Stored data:
*** Block opens ***

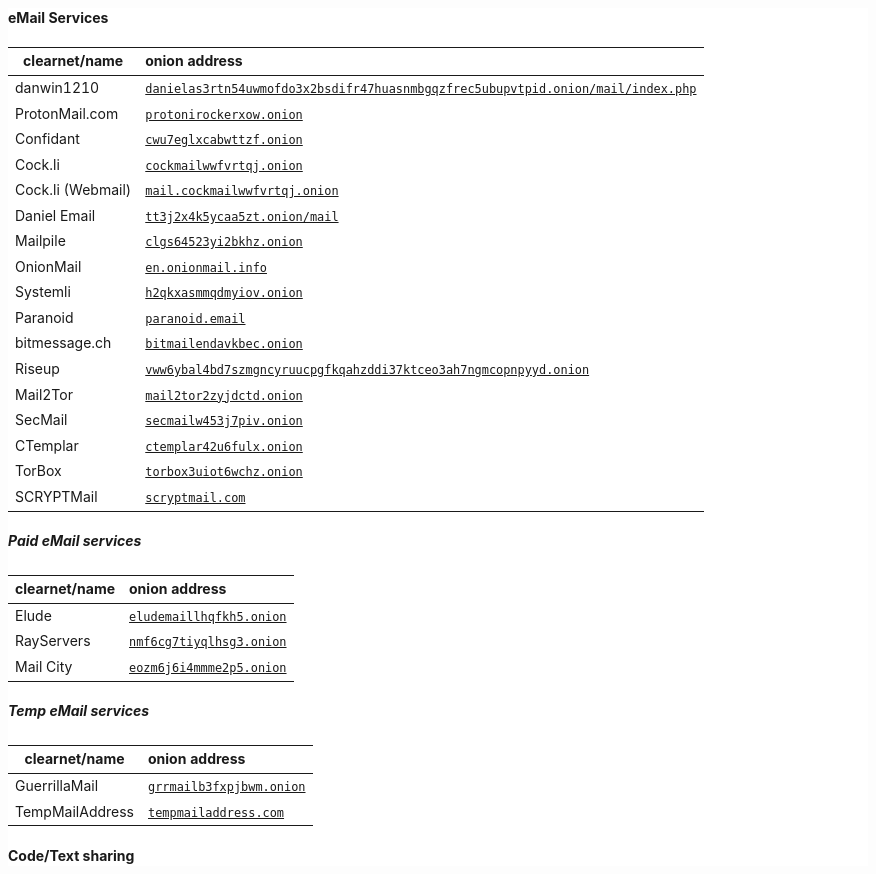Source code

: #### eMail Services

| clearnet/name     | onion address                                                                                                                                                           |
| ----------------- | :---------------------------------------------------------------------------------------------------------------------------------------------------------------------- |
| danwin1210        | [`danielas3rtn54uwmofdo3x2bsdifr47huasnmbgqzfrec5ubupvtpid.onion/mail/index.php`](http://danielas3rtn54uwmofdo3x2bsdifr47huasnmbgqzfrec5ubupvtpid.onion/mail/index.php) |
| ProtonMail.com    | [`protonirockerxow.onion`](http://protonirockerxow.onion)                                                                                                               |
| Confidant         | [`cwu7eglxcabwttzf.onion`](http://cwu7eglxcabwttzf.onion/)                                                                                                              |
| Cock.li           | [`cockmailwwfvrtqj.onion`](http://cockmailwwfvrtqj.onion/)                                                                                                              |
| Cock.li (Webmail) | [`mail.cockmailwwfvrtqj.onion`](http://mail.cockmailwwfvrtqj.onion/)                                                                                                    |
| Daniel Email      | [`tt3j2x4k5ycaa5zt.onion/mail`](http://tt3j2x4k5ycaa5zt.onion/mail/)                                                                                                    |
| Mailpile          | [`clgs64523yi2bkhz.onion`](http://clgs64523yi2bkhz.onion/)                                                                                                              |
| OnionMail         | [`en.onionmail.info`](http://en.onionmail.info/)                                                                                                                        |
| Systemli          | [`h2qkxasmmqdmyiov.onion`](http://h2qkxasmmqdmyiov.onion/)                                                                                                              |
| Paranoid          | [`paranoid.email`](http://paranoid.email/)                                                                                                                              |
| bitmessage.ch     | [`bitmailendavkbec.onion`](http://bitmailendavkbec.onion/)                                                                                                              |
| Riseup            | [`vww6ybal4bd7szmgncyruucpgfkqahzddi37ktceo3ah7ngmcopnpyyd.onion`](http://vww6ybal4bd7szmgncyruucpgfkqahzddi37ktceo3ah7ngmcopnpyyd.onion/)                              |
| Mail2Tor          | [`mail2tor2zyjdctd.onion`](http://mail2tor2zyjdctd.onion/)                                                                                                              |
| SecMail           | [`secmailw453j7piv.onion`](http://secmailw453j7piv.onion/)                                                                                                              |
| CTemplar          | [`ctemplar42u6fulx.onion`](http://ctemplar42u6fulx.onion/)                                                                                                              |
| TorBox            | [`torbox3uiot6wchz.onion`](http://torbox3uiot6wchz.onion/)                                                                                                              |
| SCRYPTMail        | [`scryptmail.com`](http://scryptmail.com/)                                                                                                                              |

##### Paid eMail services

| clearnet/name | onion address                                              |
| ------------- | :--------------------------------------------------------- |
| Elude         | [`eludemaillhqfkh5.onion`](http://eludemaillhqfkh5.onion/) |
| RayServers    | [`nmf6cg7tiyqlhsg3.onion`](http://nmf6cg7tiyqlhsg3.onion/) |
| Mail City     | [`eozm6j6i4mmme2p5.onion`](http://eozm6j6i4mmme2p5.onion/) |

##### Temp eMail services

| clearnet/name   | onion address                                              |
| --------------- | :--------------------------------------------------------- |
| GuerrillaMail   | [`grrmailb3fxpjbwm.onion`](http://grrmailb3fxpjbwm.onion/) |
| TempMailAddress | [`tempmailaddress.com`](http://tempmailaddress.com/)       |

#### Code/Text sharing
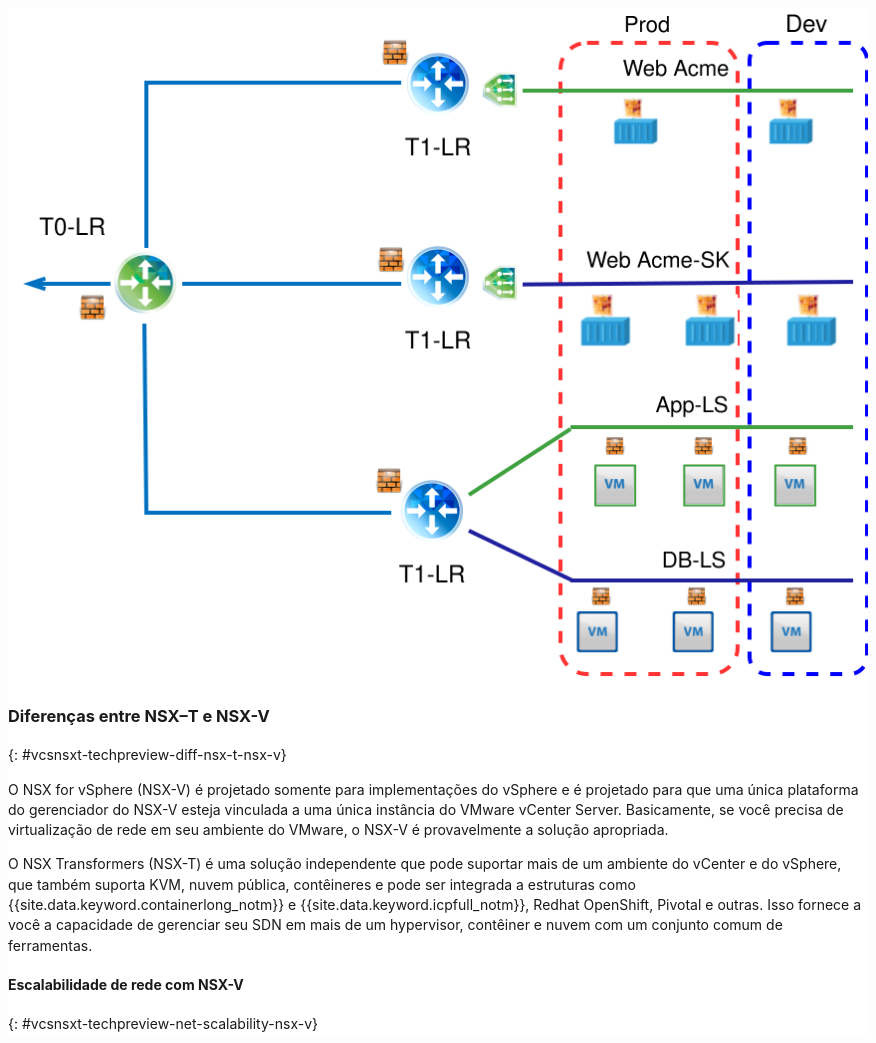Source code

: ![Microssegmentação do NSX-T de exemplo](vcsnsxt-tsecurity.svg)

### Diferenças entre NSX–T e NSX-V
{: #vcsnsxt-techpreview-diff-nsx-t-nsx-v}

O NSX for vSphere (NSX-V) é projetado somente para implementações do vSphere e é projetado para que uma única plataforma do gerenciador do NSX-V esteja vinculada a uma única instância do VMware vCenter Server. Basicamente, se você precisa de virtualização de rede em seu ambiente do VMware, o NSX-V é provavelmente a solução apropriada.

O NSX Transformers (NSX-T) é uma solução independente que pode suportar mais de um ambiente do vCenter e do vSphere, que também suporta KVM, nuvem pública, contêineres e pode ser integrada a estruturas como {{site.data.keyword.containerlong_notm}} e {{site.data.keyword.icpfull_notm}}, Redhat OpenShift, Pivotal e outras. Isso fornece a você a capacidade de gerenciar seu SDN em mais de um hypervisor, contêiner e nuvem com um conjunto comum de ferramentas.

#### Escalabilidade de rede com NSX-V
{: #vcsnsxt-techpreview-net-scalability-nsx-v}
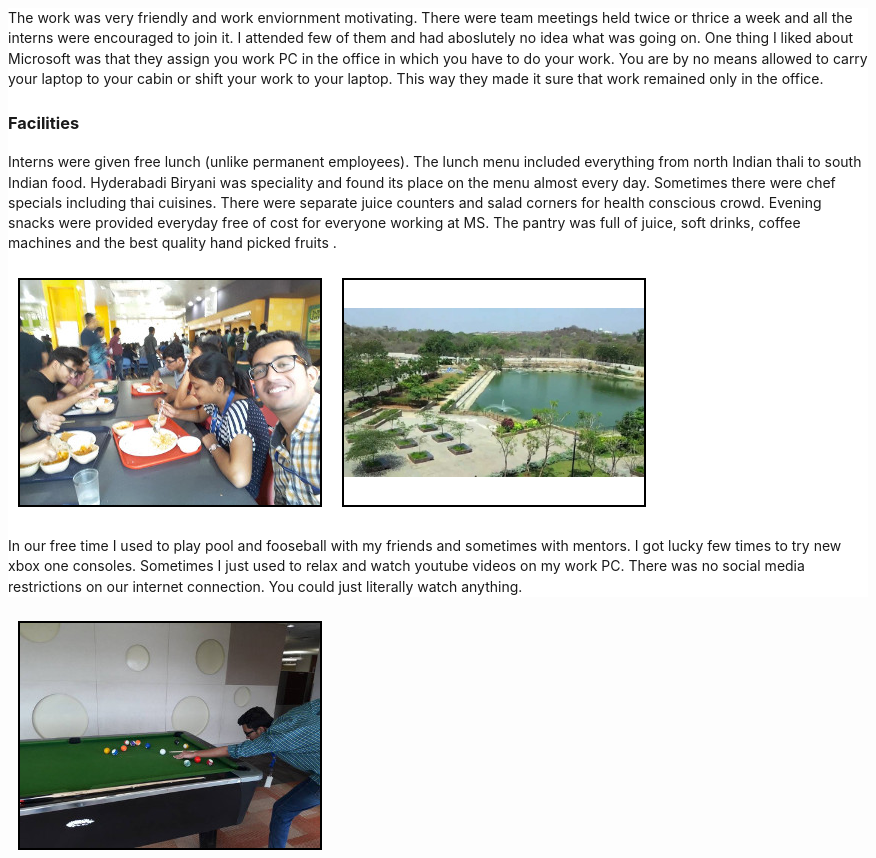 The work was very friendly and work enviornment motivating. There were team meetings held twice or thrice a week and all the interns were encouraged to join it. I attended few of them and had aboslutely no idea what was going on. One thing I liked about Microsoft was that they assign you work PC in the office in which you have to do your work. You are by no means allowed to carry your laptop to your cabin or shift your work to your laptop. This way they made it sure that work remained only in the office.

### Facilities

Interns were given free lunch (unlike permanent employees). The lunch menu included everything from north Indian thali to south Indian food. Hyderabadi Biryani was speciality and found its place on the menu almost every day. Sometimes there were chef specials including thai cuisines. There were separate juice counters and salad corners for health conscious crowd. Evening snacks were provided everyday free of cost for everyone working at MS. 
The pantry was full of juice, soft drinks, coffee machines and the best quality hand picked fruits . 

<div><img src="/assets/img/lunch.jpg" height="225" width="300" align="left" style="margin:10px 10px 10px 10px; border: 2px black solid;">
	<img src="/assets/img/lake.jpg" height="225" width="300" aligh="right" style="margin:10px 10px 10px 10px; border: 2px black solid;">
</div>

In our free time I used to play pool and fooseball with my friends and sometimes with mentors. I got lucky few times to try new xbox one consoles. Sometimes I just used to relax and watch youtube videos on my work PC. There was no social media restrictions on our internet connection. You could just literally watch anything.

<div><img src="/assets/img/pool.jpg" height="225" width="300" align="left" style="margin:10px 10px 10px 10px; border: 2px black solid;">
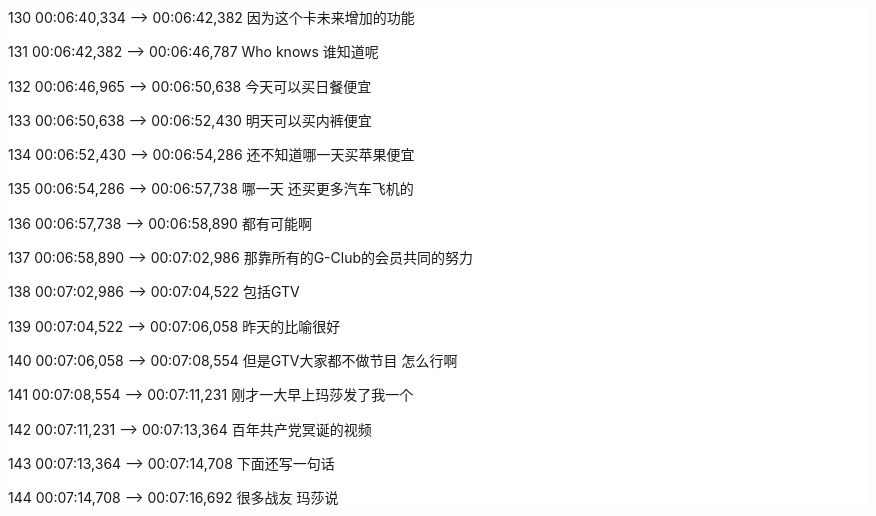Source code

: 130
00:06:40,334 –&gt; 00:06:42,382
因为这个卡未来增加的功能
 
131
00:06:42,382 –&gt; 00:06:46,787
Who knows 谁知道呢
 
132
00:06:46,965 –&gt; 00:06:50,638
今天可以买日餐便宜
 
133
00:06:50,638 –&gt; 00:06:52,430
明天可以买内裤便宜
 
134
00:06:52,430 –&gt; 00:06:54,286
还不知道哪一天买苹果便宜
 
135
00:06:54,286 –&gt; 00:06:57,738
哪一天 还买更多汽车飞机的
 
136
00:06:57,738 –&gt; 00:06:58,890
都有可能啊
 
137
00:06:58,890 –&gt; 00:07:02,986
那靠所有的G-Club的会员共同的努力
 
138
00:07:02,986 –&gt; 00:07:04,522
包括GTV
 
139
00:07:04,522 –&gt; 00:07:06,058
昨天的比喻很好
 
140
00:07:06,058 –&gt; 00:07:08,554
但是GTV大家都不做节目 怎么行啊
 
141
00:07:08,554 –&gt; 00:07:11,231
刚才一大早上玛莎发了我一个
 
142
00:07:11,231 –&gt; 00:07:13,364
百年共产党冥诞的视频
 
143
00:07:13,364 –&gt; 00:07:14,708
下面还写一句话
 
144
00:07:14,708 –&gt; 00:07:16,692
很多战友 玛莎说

*** Block closes ***

Work request ▸
Swap "clearnet/name" for "service name" everywhere in the records and give the lines back unchanged otherwise. Leave the pictures out of your answer.

Problem solution ▸
Source code

: #### eMail Services

| service name     | onion address                                                                                                                                                           |
| ----------------- | :---------------------------------------------------------------------------------------------------------------------------------------------------------------------- |
| danwin1210        | [`danielas3rtn54uwmofdo3x2bsdifr47huasnmbgqzfrec5ubupvtpid.onion/mail/index.php`](http://danielas3rtn54uwmofdo3x2bsdifr47huasnmbgqzfrec5ubupvtpid.onion/mail/index.php) |
| ProtonMail.com    | [`protonirockerxow.onion`](http://protonirockerxow.onion)                                                                                                               |
| Confidant         | [`cwu7eglxcabwttzf.onion`](http://cwu7eglxcabwttzf.onion/)                                                                                                              |
| Cock.li           | [`cockmailwwfvrtqj.onion`](http://cockmailwwfvrtqj.onion/)                                                                                                              |
| Cock.li (Webmail) | [`mail.cockmailwwfvrtqj.onion`](http://mail.cockmailwwfvrtqj.onion/)                                                                                                    |
| Daniel Email      | [`tt3j2x4k5ycaa5zt.onion/mail`](http://tt3j2x4k5ycaa5zt.onion/mail/)                                                                                                    |
| Mailpile          | [`clgs64523yi2bkhz.onion`](http://clgs64523yi2bkhz.onion/)                                                                                                              |
| OnionMail         | [`en.onionmail.info`](http://en.onionmail.info/)                                                                                                                        |
| Systemli          | [`h2qkxasmmqdmyiov.onion`](http://h2qkxasmmqdmyiov.onion/)                                                                                                              |
| Paranoid          | [`paranoid.email`](http://paranoid.email/)                                                                                                                              |
| bitmessage.ch     | [`bitmailendavkbec.onion`](http://bitmailendavkbec.onion/)                                                                                                              |
| Riseup            | [`vww6ybal4bd7szmgncyruucpgfkqahzddi37ktceo3ah7ngmcopnpyyd.onion`](http://vww6ybal4bd7szmgncyruucpgfkqahzddi37ktceo3ah7ngmcopnpyyd.onion/)                              |
| Mail2Tor          | [`mail2tor2zyjdctd.onion`](http://mail2tor2zyjdctd.onion/)                                                                                                              |
| SecMail           | [`secmailw453j7piv.onion`](http://secmailw453j7piv.onion/)                                                                                                              |
| CTemplar          | [`ctemplar42u6fulx.onion`](http://ctemplar42u6fulx.onion/)                                                                                                              |
| TorBox            | [`torbox3uiot6wchz.onion`](http://torbox3uiot6wchz.onion/)                                                                                                              |
| SCRYPTMail        | [`scryptmail.com`](http://scryptmail.com/)                                                                                                                              |

##### Paid eMail services

| service name | onion address                                              |
| ------------- | :--------------------------------------------------------- |
| Elude         | [`eludemaillhqfkh5.onion`](http://eludemaillhqfkh5.onion/) |
| RayServers    | [`nmf6cg7tiyqlhsg3.onion`](http://nmf6cg7tiyqlhsg3.onion/) |
| Mail City     | [`eozm6j6i4mmme2p5.onion`](http://eozm6j6i4mmme2p5.onion/) |

##### Temp eMail services

| service name   | onion address                                              |
| --------------- | :--------------------------------------------------------- |
| GuerrillaMail   | [`grrmailb3fxpjbwm.onion`](http://grrmailb3fxpjbwm.onion/) |
| TempMailAddress | [`tempmailaddress.com`](http://tempmailaddress.com/)       |

#### Code/Text sharing
Source code

: ![Microssegmentação do NSX-T de exemplo](vcsnsxt-tsecurity.svg)

### Diferenças entre NSX–T e NSX-V
{: #vcsnsxt-techpreview-diff-nsx-t-nsx-v}

O NSX for vSphere (NSX-V) é projetado somente para implementações do vSphere e é projetado para que uma única plataforma do gerenciador do NSX-V esteja vinculada a uma única instância do VMware vCenter Server. Basicamente, se você precisa de virtualização de rede em seu ambiente do VMware, o NSX-V é provavelmente a solução apropriada.

O NSX Transformers (NSX-T) é uma solução independente que pode suportar mais de um ambiente do vCenter e do vSphere, que também suporta KVM, nuvem pública, contêineres e pode ser integrada a estruturas como {{site.data.keyword.containerlong_notm}} e {{site.data.keyword.icpfull_notm}}, Redhat OpenShift, Pivotal e outras. Isso fornece a você a capacidade de gerenciar seu SDN em mais de um hypervisor, contêiner e nuvem com um conjunto comum de ferramentas.

#### Escalabilidade de rede com NSX-V
{: #vcsnsxt-techpreview-net-scalability-nsx-v}
 The work was very friendly and work enviornment motivating. There were team meetings held twice or thrice a week and all the interns were encouraged to join it. I attended few of them and had aboslutely no idea what was going on. One thing I liked about Microsoft was that they assign you work PC in the office in which you have to do your work. You are by no means allowed to carry your laptop to your cabin or shift your work to your laptop. This way they made it sure that work remained only in the office.

### Facilities

Interns were given free lunch (unlike permanent employees). The lunch menu included everything from north Indian thali to south Indian food. Hyderabadi Biryani was speciality and found its place on the menu almost every day. Sometimes there were chef specials including thai cuisines. There were separate juice counters and salad corners for health conscious crowd. Evening snacks were provided everyday free of cost for everyone working at MS. 
The pantry was full of juice, soft drinks, coffee machines and the best quality hand picked fruits . 

<div><img src="/assets/img/lunch.jpg" height="225" width="300" align="left" style="margin:10px 10px 10px 10px; border: 2px black solid;">
	<img src="/assets/img/lake.jpg" height="225" width="300" aligh="right" style="margin:10px 10px 10px 10px; border: 2px black solid;">
</div>

In our free time I used to play pool and fooseball with my friends and sometimes with mentors. I got lucky few times to try new xbox one consoles. Sometimes I just used to relax and watch youtube videos on my work PC. There was no social media restrictions on our internet connection. You could just literally watch anything.

<div><img src="/assets/img/pool.jpg" height="225" width="300" align="left" style="margin:10px 10px 10px 10px; border: 2px black solid;">
Source code

: 130
00:06:40,334 –&gt; 00:06:42,382
因为这个卡未来增加的功能
 
131
00:06:42,382 –&gt; 00:06:46,787
Who knows 谁知道呢
 
132
00:06:46,965 –&gt; 00:06:50,638
今天可以买日餐便宜
 
133
00:06:50,638 –&gt; 00:06:52,430
明天可以买内裤便宜
 
134
00:06:52,430 –&gt; 00:06:54,286
还不知道哪一天买苹果便宜
 
135
00:06:54,286 –&gt; 00:06:57,738
哪一天 还买更多汽车飞机的
 
136
00:06:57,738 –&gt; 00:06:58,890
都有可能啊
 
137
00:06:58,890 –&gt; 00:07:02,986
那靠所有的G-Club的会员共同的努力
 
138
00:07:02,986 –&gt; 00:07:04,522
包括GTV
 
139
00:07:04,522 –&gt; 00:07:06,058
昨天的比喻很好
 
140
00:07:06,058 –&gt; 00:07:08,554
但是GTV大家都不做节目 怎么行啊
 
141
00:07:08,554 –&gt; 00:07:11,231
刚才一大早上玛莎发了我一个
 
142
00:07:11,231 –&gt; 00:07:13,364
百年共产党冥诞的视频
 
143
00:07:13,364 –&gt; 00:07:14,708
下面还写一句话
 
144
00:07:14,708 –&gt; 00:07:16,692
很多战友 玛莎说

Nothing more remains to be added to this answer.